Over the last few weeks, hill walkers have encountered dead deer lying scattered over many of Scotland’s hills. While some may have been shot to put them out of their misery, most will have starved to death – the combination of months of exposure to harsh weather and poor nutrition. This winter has been especially long; however even in years when spring has come earlier, thousands of red deer have been recorded as dying in this way in the Scottish hills (pdf|page). Since it is likely that only a small proportion of dead deer are found and recorded, these figures will be an under-estimate of total numbers. Many sporting estates view such deaths as ‘natural mortality’, part and parcel of deer management. Indeed winter mortality is often used by these deer managers as a justification for ‘easing back’ on deer culling the following year – to counteract the losses sustained by the population the previous winter.

But there is another perspective. That the high level of winter mortality suffered by red deer in Scotland is not natural, that it is largely preventable and the direct result of choices made by those who manage these populations as their private sporting asset. In most other circumstances, such management comes with a responsibility, a ‘duty of care’ towards the resource managed. But in the case of deer, when it comes to winter mortality, this duty seems to be neglected as large numbers of deer are left to starve to death instead. Rather than managing deer to levels where such mortality would be minimised, representative bodies urge hill walkers not to disturb emaciated and dying deer.

Red deer densities in Scotland are regularly over ten times higher than is normal in other European countries and, unlike in most of Europe, red deer, a forest animal, are largely excluded from woodlands. Because the deer density is so high throughout much of Scotland, the only way most landowners can attempt to grow trees is to protect them behind six foot high deer fences. These fences in turn prevent deer from accessing the shelter that would help reduce exposure and allow them to survive the winter. Some deer are injured or die attempting to jump the fences. By choosing to manage the deer range in this way, i.e. by forcing high numbers of deer to live in areas excluded from sufficient shelter, deer managers are failing to meet the most basic duty of care towards those animals they claim to manage. There was recently an international outcry about large numbers of animals being left to starve in a fenced enclosure in an ecological experiment at Oostvaardersplassen in the Netherlands. We think the situation in Scotland’s hills is comparable.

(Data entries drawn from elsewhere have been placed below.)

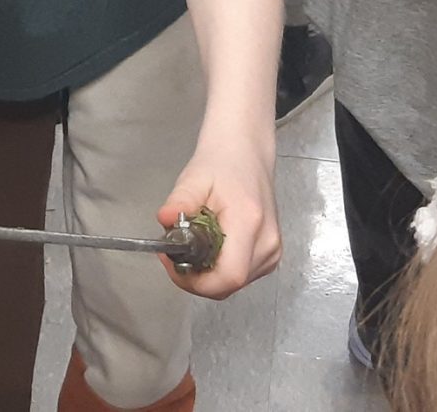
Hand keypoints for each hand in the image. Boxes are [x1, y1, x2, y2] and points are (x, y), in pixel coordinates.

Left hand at [158, 132, 280, 299]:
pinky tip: (208, 249)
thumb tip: (164, 220)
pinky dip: (219, 269)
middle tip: (173, 254)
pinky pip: (240, 276)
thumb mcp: (194, 179)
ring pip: (233, 284)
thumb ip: (179, 202)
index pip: (228, 277)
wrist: (247, 153)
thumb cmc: (221, 162)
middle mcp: (267, 243)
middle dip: (195, 278)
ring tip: (190, 247)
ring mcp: (272, 251)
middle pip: (228, 285)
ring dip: (206, 275)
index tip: (172, 263)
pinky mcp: (271, 255)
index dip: (196, 281)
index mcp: (249, 223)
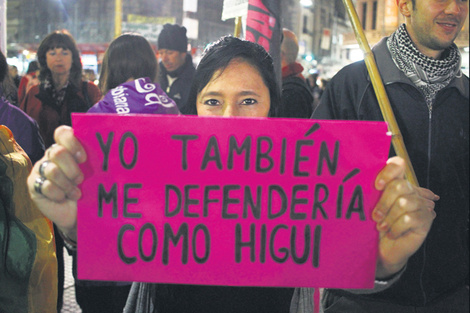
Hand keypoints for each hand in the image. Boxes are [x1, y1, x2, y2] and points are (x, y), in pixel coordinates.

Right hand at [27, 125, 86, 240]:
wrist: (80, 214)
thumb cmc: (89, 189)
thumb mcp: (95, 173)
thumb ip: (97, 159)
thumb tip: (111, 149)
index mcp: (67, 147)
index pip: (63, 133)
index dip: (72, 142)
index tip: (83, 158)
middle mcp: (52, 155)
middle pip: (58, 152)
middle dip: (72, 169)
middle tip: (80, 180)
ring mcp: (41, 169)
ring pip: (52, 170)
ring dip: (67, 185)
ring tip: (75, 193)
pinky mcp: (34, 184)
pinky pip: (45, 186)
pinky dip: (58, 194)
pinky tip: (63, 198)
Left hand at [372, 157, 437, 278]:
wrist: (381, 250)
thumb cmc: (373, 226)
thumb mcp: (369, 207)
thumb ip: (370, 192)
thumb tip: (359, 181)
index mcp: (396, 183)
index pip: (398, 164)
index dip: (388, 172)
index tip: (376, 186)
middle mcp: (411, 190)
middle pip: (399, 185)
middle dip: (383, 203)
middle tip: (374, 216)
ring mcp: (421, 204)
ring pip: (404, 203)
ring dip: (389, 218)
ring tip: (381, 227)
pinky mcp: (426, 219)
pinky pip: (409, 218)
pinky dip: (396, 228)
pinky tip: (392, 233)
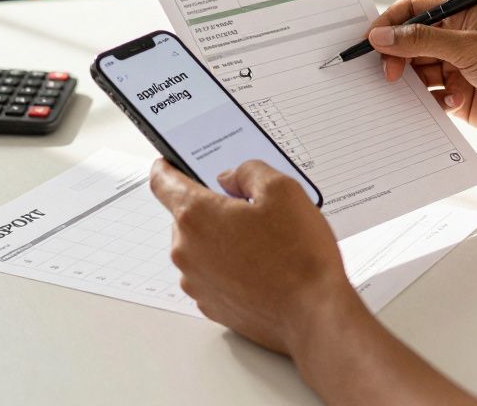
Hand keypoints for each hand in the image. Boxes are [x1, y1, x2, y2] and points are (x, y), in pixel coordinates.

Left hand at [148, 158, 361, 353]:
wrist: (314, 314)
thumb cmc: (299, 257)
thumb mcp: (282, 190)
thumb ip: (249, 171)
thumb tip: (232, 176)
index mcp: (197, 216)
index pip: (162, 182)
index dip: (167, 167)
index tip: (170, 162)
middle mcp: (187, 251)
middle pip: (186, 216)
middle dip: (211, 207)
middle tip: (246, 207)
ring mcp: (197, 282)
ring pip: (200, 247)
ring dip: (221, 239)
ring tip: (263, 241)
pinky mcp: (211, 305)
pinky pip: (211, 274)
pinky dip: (228, 266)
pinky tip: (260, 266)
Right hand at [368, 0, 476, 145]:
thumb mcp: (468, 48)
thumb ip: (420, 41)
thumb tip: (381, 36)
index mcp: (460, 15)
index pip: (412, 10)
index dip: (388, 23)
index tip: (370, 40)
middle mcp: (456, 40)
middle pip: (408, 43)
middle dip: (395, 58)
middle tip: (387, 74)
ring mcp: (457, 68)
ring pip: (416, 73)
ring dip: (413, 84)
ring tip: (421, 91)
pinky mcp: (459, 97)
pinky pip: (430, 98)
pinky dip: (432, 102)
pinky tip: (452, 104)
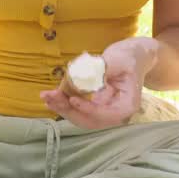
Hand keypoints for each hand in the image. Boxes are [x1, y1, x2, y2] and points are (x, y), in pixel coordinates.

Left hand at [41, 37, 158, 129]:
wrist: (131, 57)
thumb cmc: (128, 57)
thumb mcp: (118, 59)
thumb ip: (102, 69)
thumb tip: (85, 75)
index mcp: (127, 104)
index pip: (108, 115)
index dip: (89, 110)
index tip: (72, 99)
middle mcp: (115, 113)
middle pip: (91, 120)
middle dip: (69, 110)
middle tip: (51, 97)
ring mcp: (104, 111)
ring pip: (81, 117)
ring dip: (62, 108)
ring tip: (46, 96)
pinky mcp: (94, 106)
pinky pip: (78, 110)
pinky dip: (64, 104)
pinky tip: (51, 97)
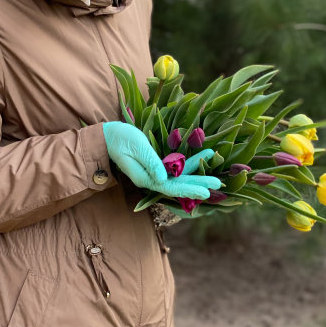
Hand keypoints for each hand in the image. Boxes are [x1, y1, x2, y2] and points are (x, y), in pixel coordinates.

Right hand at [103, 122, 220, 199]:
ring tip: (214, 172)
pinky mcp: (156, 164)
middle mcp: (151, 178)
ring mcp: (154, 172)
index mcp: (145, 178)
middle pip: (178, 184)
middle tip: (217, 183)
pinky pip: (174, 166)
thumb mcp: (136, 148)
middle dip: (197, 183)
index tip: (205, 191)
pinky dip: (188, 163)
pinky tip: (201, 157)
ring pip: (178, 176)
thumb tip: (164, 178)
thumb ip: (150, 162)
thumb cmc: (120, 139)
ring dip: (196, 173)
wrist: (108, 135)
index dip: (188, 189)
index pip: (170, 188)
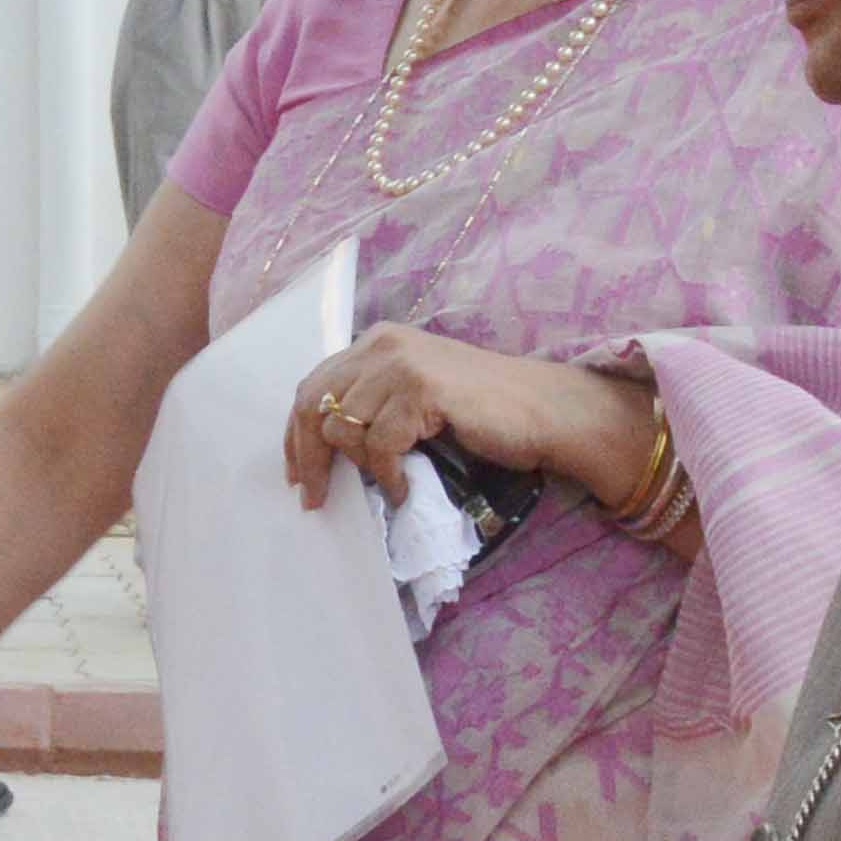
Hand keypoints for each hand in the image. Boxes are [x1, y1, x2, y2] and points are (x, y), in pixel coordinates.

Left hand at [280, 324, 601, 509]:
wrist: (544, 411)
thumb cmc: (482, 412)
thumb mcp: (413, 398)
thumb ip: (372, 404)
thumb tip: (319, 448)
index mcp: (377, 343)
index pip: (312, 387)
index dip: (296, 435)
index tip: (295, 474)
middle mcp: (383, 345)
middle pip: (314, 405)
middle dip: (307, 457)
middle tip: (314, 497)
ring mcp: (403, 364)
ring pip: (344, 427)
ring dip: (362, 465)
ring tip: (391, 478)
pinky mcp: (422, 390)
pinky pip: (380, 445)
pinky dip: (388, 475)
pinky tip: (404, 487)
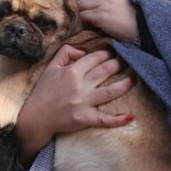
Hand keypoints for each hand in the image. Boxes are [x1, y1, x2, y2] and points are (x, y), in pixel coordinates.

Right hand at [15, 46, 134, 164]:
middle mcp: (80, 86)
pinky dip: (118, 119)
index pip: (94, 58)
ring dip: (126, 84)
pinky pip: (105, 119)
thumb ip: (65, 53)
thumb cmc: (43, 91)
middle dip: (118, 64)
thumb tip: (84, 51)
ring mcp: (84, 103)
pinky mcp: (85, 118)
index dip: (106, 53)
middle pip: (106, 71)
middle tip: (126, 60)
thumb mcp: (50, 67)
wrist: (35, 117)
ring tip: (135, 77)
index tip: (112, 52)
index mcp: (71, 72)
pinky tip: (130, 116)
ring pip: (111, 91)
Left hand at [75, 0, 138, 42]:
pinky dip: (85, 21)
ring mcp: (102, 4)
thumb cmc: (130, 18)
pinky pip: (83, 15)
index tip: (84, 2)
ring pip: (80, 4)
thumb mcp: (118, 1)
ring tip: (91, 19)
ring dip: (83, 12)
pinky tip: (93, 24)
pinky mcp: (100, 16)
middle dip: (79, 1)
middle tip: (85, 10)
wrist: (141, 28)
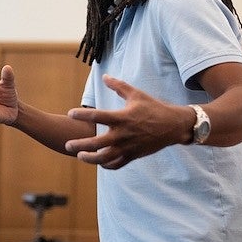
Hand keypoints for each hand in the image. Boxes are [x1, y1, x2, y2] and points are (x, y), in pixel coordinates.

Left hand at [65, 74, 191, 168]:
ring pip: (105, 158)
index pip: (97, 116)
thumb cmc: (153, 107)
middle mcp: (123, 134)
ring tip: (80, 156)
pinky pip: (117, 164)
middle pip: (96, 143)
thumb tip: (105, 76)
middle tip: (68, 145)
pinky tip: (99, 162)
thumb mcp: (136, 94)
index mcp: (122, 117)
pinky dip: (107, 165)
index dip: (82, 114)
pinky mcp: (134, 155)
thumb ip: (118, 86)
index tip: (70, 113)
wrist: (173, 126)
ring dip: (91, 159)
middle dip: (80, 145)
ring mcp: (128, 147)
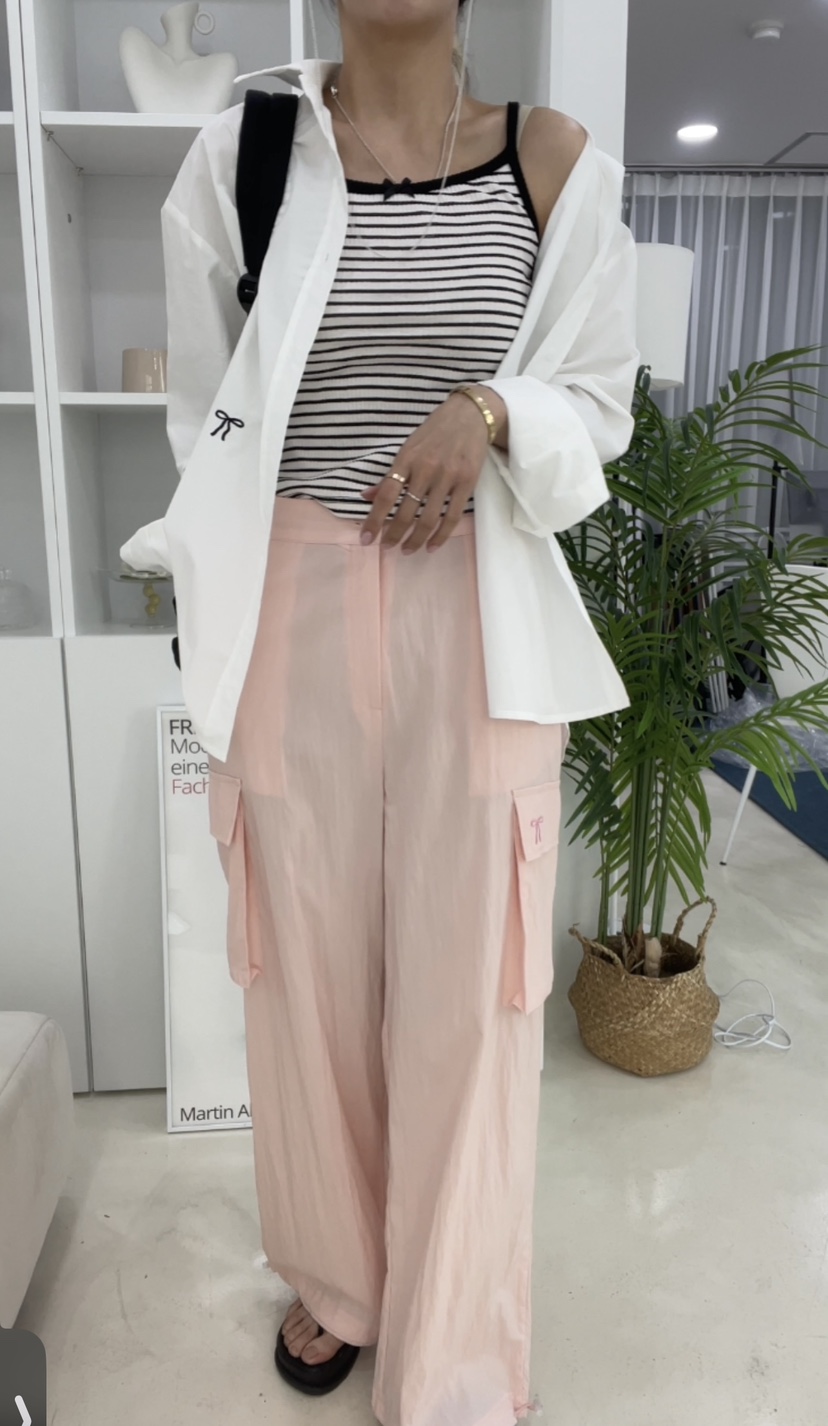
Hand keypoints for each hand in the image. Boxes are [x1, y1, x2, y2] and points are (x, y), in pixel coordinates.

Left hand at [359, 388, 503, 553]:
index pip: (386, 495)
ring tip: (407, 550)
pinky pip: (452, 517)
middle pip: (406, 512)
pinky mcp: (467, 483)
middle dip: (394, 535)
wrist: (470, 415)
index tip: (366, 539)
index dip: (374, 519)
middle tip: (387, 548)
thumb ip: (390, 474)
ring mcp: (447, 477)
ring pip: (428, 518)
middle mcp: (425, 468)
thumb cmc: (435, 431)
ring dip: (415, 539)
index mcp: (406, 458)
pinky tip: (431, 546)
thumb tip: (366, 496)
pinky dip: (441, 536)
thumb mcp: (408, 447)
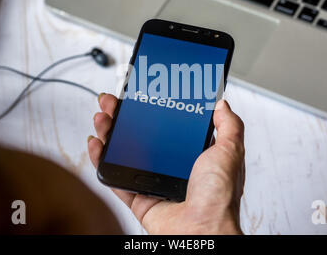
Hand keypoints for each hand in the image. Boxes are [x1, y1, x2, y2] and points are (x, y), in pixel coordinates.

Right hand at [88, 93, 244, 234]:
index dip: (152, 110)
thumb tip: (222, 105)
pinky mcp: (139, 198)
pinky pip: (115, 178)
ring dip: (110, 133)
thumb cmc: (219, 198)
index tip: (142, 96)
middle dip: (124, 117)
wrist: (202, 231)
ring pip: (125, 153)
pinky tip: (97, 144)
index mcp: (193, 156)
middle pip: (141, 136)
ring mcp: (153, 182)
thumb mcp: (230, 152)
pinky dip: (101, 160)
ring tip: (103, 117)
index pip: (167, 126)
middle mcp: (172, 167)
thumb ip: (229, 126)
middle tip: (114, 104)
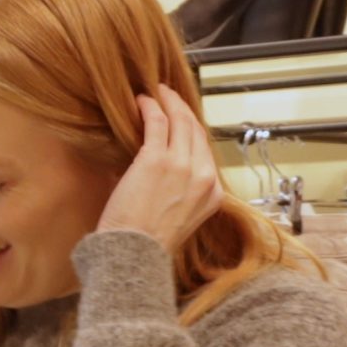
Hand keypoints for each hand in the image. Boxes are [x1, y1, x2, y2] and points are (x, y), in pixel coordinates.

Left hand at [91, 86, 221, 257]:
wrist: (134, 254)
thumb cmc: (146, 242)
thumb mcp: (178, 217)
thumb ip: (179, 192)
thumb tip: (158, 167)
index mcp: (212, 194)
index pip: (205, 152)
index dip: (192, 130)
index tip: (181, 119)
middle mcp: (204, 176)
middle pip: (196, 131)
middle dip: (183, 109)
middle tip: (169, 96)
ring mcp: (182, 166)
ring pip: (180, 121)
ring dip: (168, 101)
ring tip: (156, 91)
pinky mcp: (157, 159)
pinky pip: (157, 122)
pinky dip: (150, 107)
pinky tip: (141, 100)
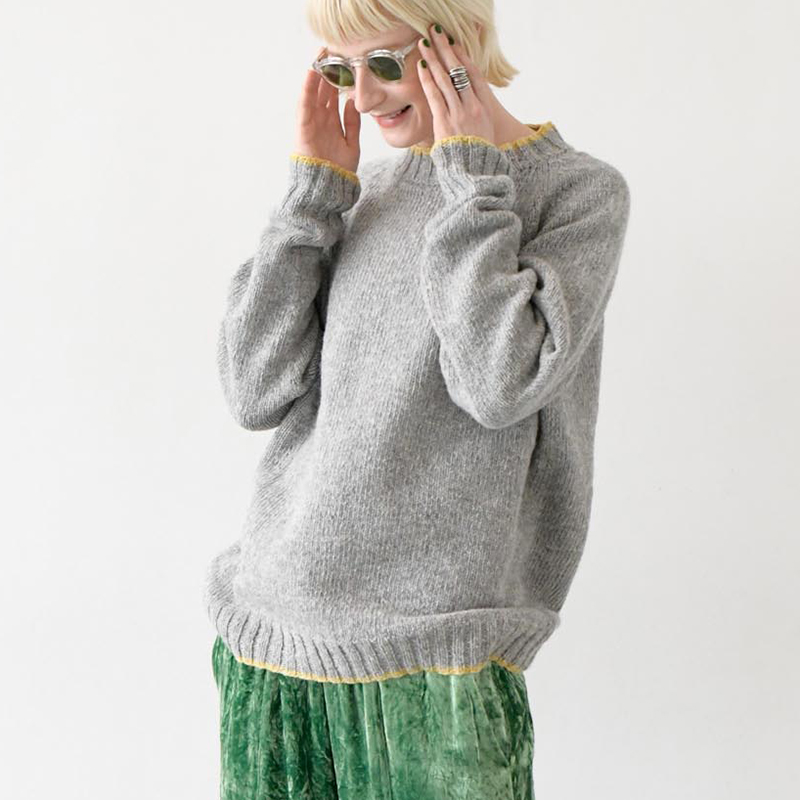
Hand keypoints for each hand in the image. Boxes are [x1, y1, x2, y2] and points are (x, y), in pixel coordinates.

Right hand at [293, 52, 360, 173]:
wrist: (327, 191)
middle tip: (333, 48)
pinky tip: (312, 71)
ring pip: (314, 92)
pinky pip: (305, 104)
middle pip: (323, 89)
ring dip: (317, 72)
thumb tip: (353, 104)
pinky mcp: (303, 128)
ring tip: (321, 52)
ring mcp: (311, 123)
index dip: (339, 78)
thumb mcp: (351, 144)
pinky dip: (307, 88)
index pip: (334, 94)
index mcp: (332, 123)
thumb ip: (352, 124)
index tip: (346, 60)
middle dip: (328, 69)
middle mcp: (320, 120)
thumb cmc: (339, 172)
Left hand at [416, 24, 494, 145]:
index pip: (474, 74)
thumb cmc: (479, 156)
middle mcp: (473, 105)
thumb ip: (476, 116)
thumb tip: (467, 106)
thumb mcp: (486, 132)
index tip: (454, 44)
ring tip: (425, 43)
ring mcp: (459, 113)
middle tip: (436, 33)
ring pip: (445, 79)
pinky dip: (428, 79)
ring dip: (433, 58)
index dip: (463, 57)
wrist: (476, 173)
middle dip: (445, 49)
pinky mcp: (445, 121)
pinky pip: (435, 96)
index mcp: (485, 106)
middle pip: (458, 71)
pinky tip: (422, 66)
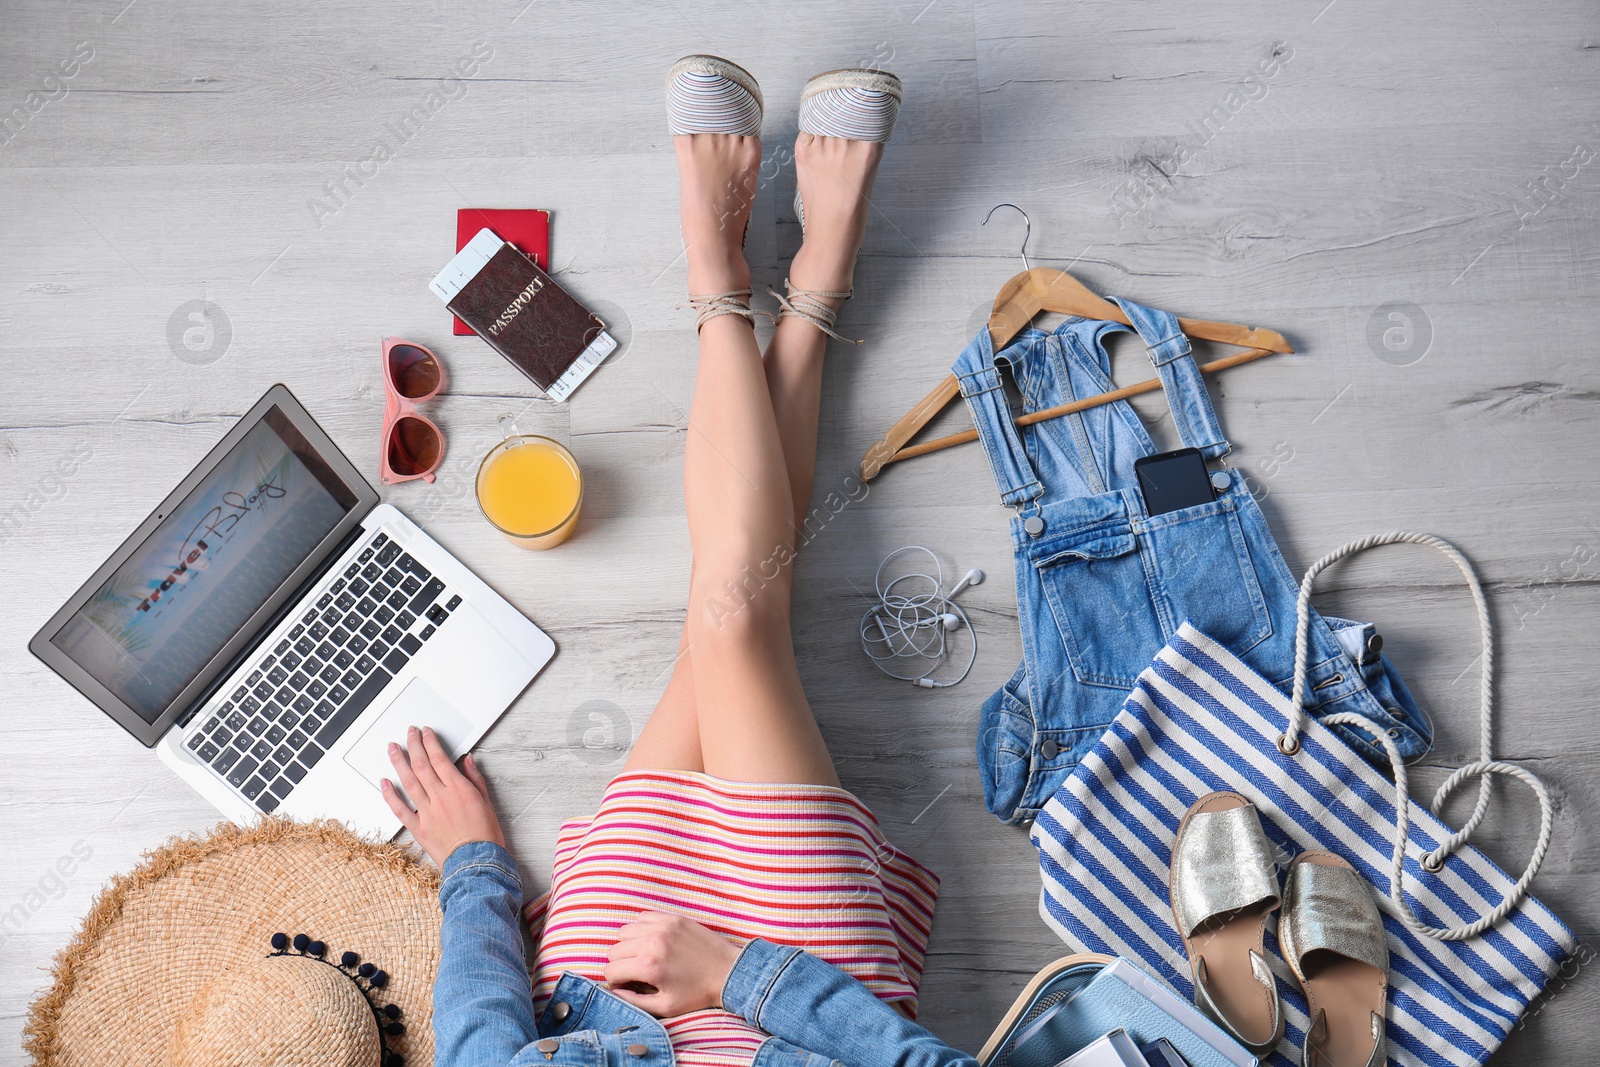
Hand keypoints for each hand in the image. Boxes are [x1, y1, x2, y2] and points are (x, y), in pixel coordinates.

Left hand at [380, 726, 505, 865]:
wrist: (477, 862)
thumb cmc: (485, 835)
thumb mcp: (486, 801)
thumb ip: (474, 779)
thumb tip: (467, 761)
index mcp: (457, 788)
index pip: (439, 758)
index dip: (430, 742)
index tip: (425, 732)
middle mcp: (439, 797)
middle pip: (421, 765)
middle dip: (413, 745)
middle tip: (409, 733)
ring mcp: (427, 812)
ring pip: (408, 782)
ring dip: (398, 762)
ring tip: (392, 748)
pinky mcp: (419, 827)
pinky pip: (400, 808)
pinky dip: (390, 794)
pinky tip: (384, 782)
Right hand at [604, 911, 741, 1017]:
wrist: (727, 972)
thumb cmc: (697, 993)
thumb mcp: (665, 1007)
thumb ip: (634, 1002)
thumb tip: (615, 991)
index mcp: (649, 966)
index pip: (610, 970)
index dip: (615, 982)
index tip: (628, 985)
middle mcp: (652, 942)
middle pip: (614, 950)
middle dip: (620, 964)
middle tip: (635, 972)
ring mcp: (663, 926)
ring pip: (624, 931)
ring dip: (628, 945)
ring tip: (643, 956)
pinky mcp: (672, 917)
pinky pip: (643, 917)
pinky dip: (641, 929)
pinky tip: (653, 941)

While of course there will always be some winter mortality for natural populations of wild animals, the high levels of mortality witnessed in Scotland are directly related to choices made by those claiming to manage them. The natural predators of deer have been eradicated and the management of deer is now the responsibility of those with sporting rights. There is a Deer Code which specifically sets out responsibilities for deer managers in Scotland including ‘safeguarding deer welfare’. There is also a government agency (Scottish Natural Heritage) charged with furthering ‘…the conservation of deer native to Scotland, the control and sustainable management of deer in Scotland and [to] keep under review all matters, including their welfare…’ and an Association of Deer Management Groups which claims to co-ordinate groups who manage deer ‘…as a common resource.’

Despite all this, this system is clearly not working for the welfare of deer. Reforesting Scotland believes that Scotland’s deer management structures need to be updated so that preventable deaths from starvation and exposure are not seen as an acceptable by-product of sport stalking. This can best be done by achieving deer numbers that are in balance with their environment and can be reconnected to their woodland habitat.